As an 'old' person I find the £40.57 (on Amazon) rather high for what is basically a children's game, but then I look at the price of LEGO and PLAYMOBIL 'games' and realise that I am still living in the financial past and that £40.57 is actually not too bad, especially when I think of the fun we have had with it more than several times, plus £40.00 is less than the cost of a 2 person night out at the pictures nowadays (with popcorn, hotdogs and drinks) and that's money gone once you leave the cinema whereas with The PYRAMID of the PENGQUEEN you have the pleasure of playing it time and time over. Kids love the magnetic movement plus it made me go digging through some old boxes to find some other magnetic games - Super Soccer, Driing Test - neither of which are as good as I remember them and thus in this case the present wins out over the past.

 

Thinking back to our last game with 4 players, perhaps having small iceberg shields for the players to hide their Treasure cards behind wouldn't have gone amiss. As a player versus player game there is just enough room to fit the 10 Treasure cards onto the Penguin's side of the Ice cavern so they cannot be seen by the Mummy player, otherwise with more players the cards have to be held in the hand and that eventually wears or damages the cards, especially with younger players involved.

For a harder game we have tried playing by having each player shuffling their Treasure cards into personal 5 card face-down decks and turning over the top card (but still keeping it out of the Mummy's sight), making that the Treasure they have to get to first and so on etc.
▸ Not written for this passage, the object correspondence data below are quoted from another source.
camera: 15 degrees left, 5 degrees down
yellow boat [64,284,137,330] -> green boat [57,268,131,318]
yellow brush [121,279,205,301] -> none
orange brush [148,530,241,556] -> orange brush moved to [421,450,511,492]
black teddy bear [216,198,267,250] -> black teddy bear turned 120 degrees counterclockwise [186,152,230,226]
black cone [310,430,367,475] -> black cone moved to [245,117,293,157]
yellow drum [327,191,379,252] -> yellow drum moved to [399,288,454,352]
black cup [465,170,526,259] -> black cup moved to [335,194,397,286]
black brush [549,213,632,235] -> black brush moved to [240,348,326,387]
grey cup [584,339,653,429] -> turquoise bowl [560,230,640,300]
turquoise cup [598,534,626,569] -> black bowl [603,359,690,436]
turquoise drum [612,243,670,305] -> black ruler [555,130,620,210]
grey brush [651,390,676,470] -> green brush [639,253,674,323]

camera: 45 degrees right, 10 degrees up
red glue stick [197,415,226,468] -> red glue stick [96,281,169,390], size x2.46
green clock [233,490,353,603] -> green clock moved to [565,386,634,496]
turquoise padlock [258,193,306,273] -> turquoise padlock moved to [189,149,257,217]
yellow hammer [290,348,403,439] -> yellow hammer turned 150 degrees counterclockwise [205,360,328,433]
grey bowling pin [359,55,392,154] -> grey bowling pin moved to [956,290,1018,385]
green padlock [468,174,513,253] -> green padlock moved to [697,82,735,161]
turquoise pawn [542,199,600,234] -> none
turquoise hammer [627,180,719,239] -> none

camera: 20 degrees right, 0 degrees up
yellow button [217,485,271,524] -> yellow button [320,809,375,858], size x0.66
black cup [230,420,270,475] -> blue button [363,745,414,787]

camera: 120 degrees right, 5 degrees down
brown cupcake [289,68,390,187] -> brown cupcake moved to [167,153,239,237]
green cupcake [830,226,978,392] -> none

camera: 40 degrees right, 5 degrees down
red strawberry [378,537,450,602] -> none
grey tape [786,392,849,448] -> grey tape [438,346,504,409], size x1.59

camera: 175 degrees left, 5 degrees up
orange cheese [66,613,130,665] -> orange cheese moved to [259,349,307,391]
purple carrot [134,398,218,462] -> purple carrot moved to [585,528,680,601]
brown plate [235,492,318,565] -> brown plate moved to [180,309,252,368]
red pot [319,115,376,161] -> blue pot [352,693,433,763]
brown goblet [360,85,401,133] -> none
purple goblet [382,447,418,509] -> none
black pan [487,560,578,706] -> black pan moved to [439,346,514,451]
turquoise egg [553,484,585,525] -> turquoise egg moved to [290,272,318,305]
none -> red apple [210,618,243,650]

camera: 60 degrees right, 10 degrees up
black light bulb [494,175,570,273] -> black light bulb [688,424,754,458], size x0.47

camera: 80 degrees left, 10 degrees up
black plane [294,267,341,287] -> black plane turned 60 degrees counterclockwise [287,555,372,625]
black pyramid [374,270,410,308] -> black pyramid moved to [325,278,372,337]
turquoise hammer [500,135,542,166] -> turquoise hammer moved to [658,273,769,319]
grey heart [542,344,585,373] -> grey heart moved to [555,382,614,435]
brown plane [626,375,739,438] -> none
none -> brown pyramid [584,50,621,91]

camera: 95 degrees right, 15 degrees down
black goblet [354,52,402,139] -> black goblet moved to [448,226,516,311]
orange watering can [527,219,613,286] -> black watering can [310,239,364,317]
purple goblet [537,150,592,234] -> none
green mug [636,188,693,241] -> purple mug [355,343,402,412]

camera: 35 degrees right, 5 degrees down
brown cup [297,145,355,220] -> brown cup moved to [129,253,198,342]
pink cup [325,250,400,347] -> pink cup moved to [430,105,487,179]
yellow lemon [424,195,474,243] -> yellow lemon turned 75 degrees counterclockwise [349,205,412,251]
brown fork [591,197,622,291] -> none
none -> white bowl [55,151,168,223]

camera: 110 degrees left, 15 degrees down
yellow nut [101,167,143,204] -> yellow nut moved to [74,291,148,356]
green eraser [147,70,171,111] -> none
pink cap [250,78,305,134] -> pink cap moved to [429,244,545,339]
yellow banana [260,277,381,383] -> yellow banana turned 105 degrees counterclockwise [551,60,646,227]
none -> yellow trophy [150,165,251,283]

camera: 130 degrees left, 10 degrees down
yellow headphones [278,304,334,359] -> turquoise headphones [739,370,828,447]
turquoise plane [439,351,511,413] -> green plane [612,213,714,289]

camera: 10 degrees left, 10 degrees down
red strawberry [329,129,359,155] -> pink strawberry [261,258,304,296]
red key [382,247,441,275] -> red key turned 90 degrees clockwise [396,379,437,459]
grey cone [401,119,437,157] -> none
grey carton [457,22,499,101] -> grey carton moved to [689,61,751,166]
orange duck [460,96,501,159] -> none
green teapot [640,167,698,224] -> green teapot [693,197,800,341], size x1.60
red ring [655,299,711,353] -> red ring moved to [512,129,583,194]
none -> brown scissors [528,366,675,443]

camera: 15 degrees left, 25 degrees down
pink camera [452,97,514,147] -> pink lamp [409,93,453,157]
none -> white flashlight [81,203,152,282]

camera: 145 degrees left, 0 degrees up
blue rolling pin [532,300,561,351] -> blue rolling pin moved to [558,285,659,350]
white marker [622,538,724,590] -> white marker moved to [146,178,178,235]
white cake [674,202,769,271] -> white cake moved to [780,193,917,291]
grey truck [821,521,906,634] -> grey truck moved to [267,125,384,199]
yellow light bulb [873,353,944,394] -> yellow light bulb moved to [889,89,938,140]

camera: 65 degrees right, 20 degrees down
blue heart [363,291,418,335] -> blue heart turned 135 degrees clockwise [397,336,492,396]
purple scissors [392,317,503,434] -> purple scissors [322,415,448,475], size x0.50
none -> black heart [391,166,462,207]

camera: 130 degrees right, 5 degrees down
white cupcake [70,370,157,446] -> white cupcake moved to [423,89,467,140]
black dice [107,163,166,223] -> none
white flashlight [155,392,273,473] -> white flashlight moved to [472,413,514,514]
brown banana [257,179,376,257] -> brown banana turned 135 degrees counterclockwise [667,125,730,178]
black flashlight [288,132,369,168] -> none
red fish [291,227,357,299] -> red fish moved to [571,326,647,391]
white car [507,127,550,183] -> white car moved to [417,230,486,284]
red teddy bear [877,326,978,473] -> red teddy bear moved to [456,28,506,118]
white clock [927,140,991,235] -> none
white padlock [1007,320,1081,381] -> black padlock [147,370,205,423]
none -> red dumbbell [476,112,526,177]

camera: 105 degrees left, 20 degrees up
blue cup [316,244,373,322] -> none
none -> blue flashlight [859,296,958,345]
This can make it very difficult for the Penguins to win but there is a greater amount of personal satisfaction if you can outwit the Mummy. This is a fun way to play but I do not suggest you play it like this every game, just once in a while and especially when you have all adult (ish) gamers playing. Anyway, that's not in the game it's just an idea.

Here at GGO, playing with or without children, we thoroughly enjoy adventuring in The PYRAMID of the PENGQUEEN and think you will too.